1. Most of the infrastructure (town layout) is old and planned pre-automobile
2. High gasoline prices ($5-6 per gallon)

You can add in a third if you like:

3. More centralized governments that tend to make large investment in public goods, like public transportation, and prohibit many of the kinds of inefficient development we see in the US (a "benevolent dictator" scenario).

I live in a small town (in the US) ruled by the "benevolent dictator" of the local university. They have put together a fantastic planning group that specifically is working to implement a more European town infrastructure. They are largely responsible for:

• All new growth is clustered around liveable units -- either downtown, or in self-sustaining neighborhood clusters that have both housing and shopping.

• Sidewalks and bike lanes being built everywhere, especially connecting the main work places to town.

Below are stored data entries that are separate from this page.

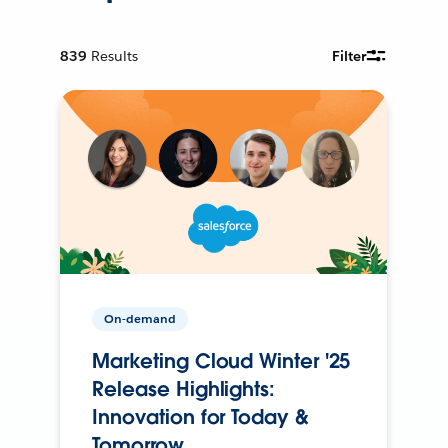
839
Results
Filter
On-demand
Marketing Cloud Winter '25
Release Highlights:
Innovation for Today &
Tomorrow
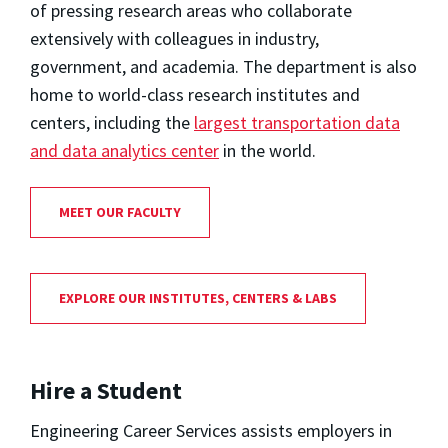
of pressing research areas who collaborate
extensively with colleagues in industry,
government, and academia. The department is also
home to world-class research institutes and
centers, including the
largest transportation data
and data analytics center
in the world.
MEET OUR FACULTY
EXPLORE OUR INSTITUTES, CENTERS & LABS
Hire a Student
Engineering Career Services assists employers in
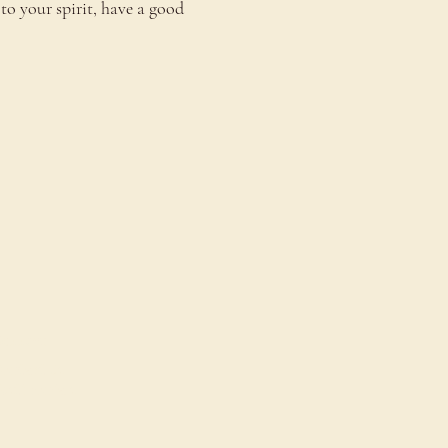
to your spirit, have a good 
onnect
ontact Us
estimonials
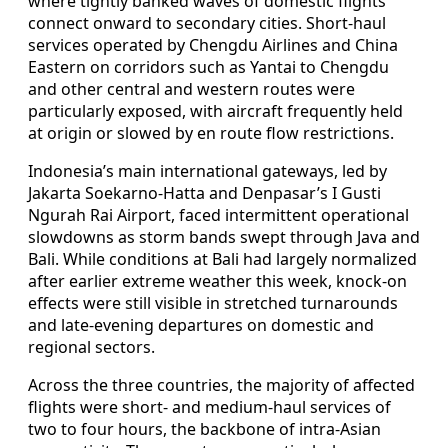
where tightly banked waves of domestic flights
connect onward to secondary cities. Short-haul
services operated by Chengdu Airlines and China
Eastern on corridors such as Yantai to Chengdu
and other central and western routes were
particularly exposed, with aircraft frequently held
at origin or slowed by en route flow restrictions.
Indonesia’s main international gateways, led by
Jakarta Soekarno-Hatta and Denpasar’s I Gusti
Ngurah Rai Airport, faced intermittent operational
slowdowns as storm bands swept through Java and
Bali. While conditions at Bali had largely normalized
after earlier extreme weather this week, knock-on
effects were still visible in stretched turnarounds
and late-evening departures on domestic and
regional sectors.
Across the three countries, the majority of affected
flights were short- and medium-haul services of
two to four hours, the backbone of intra-Asian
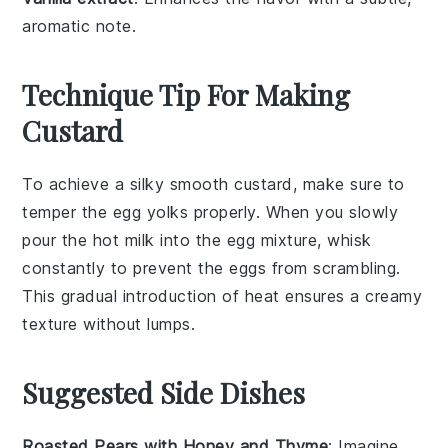
aromatic note.
Technique Tip For Making
Custard
To achieve a silky smooth
custard
, make sure to
temper the
egg yolks
properly. When you slowly
pour the hot
milk
into the
egg mixture
, whisk
constantly to prevent the eggs from scrambling.
This gradual introduction of heat ensures a creamy
texture without lumps.
Suggested Side Dishes
Roasted Pears with Honey and Thyme
: Imagine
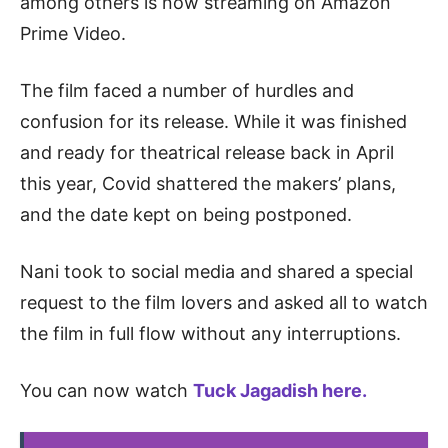
among others is now streaming on Amazon
Prime Video.
The film faced a number of hurdles and
confusion for its release. While it was finished
and ready for theatrical release back in April
this year, Covid shattered the makers’ plans,
and the date kept on being postponed.
Nani took to social media and shared a special
request to the film lovers and asked all to watch
the film in full flow without any interruptions.
You can now watch
Tuck Jagadish here.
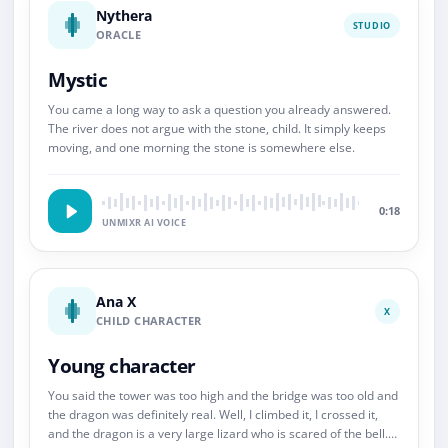
Nythera
STUDIO
ORACLE
Mystic
You came a long way to ask a question you already answered.
The river does not argue with the stone, child. It simply keeps
moving, and one morning the stone is somewhere else.
0:18
UNMIXR AI VOICE
Ana X
X
CHILD CHARACTER
Young character
You said the tower was too high and the bridge was too old and
the dragon was definitely real. Well, I climbed it, I crossed it,
and the dragon is a very large lizard who is scared of the bell.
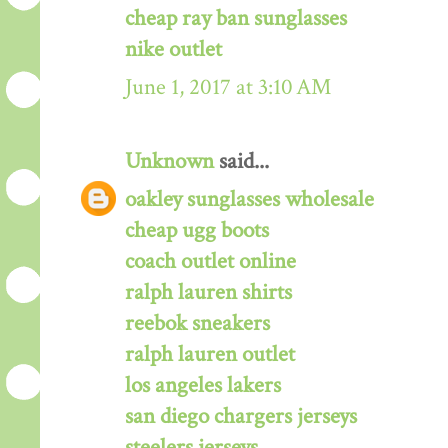
cheap ray ban sunglasses
nike outlet
June 1, 2017 at 3:10 AM
Unknown
said...
oakley sunglasses wholesale
cheap ugg boots
coach outlet online
ralph lauren shirts
reebok sneakers
ralph lauren outlet
los angeles lakers
san diego chargers jerseys
steelers jerseys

• Free public transportation! Our only bus system in the area is competely free to everyone.

• Revisement of entire town zoning system to discourage sprawl and, as much as possible, leave existing farm, forest and wetland intact.

We can all wait until oil price shocks send gasoline to $5-10 a gallon, and watch neighborhoods crumble as their infrastructure becomes unsustainable. In the interim, it seems like the best place to work is with your local zoning laws -- and fight like hell to stop any crazy new development proposed by the professional developer barracudas that prowl the country for new land to ruin. My family spends many hours in local planning board meetings opposing corrupt condo development schemes, etc. Many of the proposals are flat-out illegal, but will pass with "exemptions" unless someone is there to raise a fuss. They live in the neighboring town to mine, which lacks my benevolent dictator.